* _DESCRIPTION OF THE TASK_: Reproduce the text lines of all the rows below without any changes, leaving the pictures out of your answer.

--- START ---

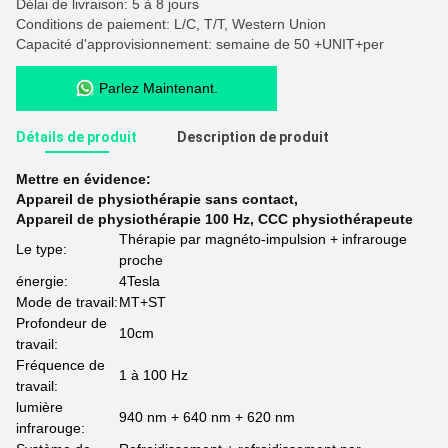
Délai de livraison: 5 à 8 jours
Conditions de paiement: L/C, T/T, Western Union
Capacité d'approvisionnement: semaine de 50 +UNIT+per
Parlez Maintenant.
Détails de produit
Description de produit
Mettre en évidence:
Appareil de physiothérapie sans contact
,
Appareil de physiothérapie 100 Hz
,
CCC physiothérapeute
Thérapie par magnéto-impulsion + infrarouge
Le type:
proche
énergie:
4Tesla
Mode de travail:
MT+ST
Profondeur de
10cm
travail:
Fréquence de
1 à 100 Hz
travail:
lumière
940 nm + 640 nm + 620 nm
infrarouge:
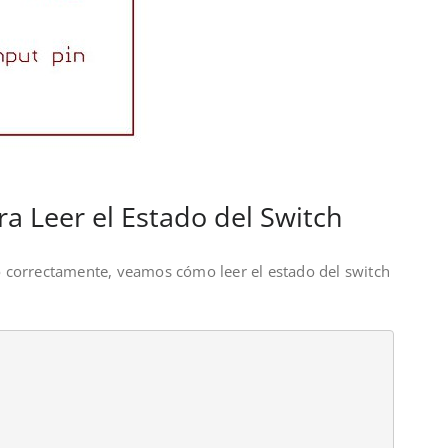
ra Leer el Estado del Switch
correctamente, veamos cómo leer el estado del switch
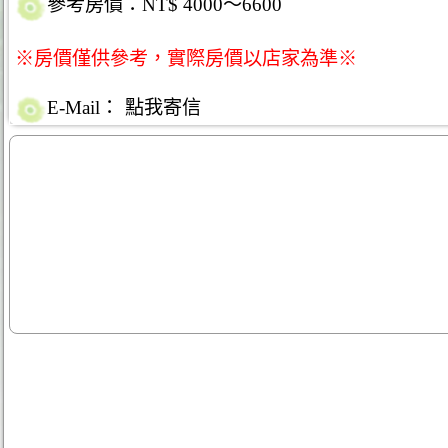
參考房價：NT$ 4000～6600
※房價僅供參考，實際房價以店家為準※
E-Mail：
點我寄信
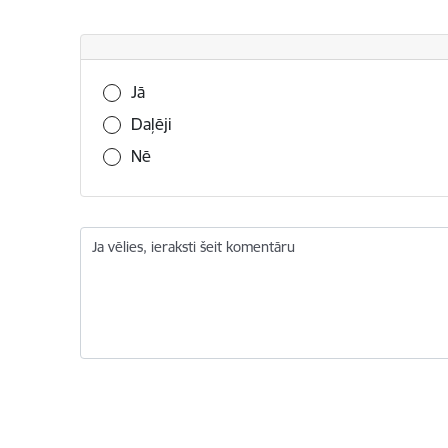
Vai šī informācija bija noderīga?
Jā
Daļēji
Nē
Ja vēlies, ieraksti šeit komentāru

--- END ---

* _ANSWER BELOW_:
Délai de livraison: 5 à 8 jours
Conditions de paiement: L/C, T/T, Western Union
Capacité d'approvisionnement: semaine de 50 +UNIT+per
Parlez Maintenant.
Détails de produit
Description de produit
Mettre en évidence:
Appareil de physiothérapie sans contact
,
Appareil de physiothérapie 100 Hz
,
CCC physiothérapeute
Thérapie par magnéto-impulsion + infrarouge
Le type:
proche
énergie:
4Tesla
Mode de travail:
MT+ST
Profondeur de
10cm
travail:
Fréquence de
1 à 100 Hz
travail:
lumière
940 nm + 640 nm + 620 nm
infrarouge:
ra Leer el Estado del Switch
correctamente, veamos cómo leer el estado del switch
參考房價：NT$ 4000～6600
※房價僅供參考，實際房價以店家為準※
E-Mail：
點我寄信
Vai šī informācija bija noderīga?
Jā
Daļēji
Nē
Ja vēlies, ieraksti šeit komentāru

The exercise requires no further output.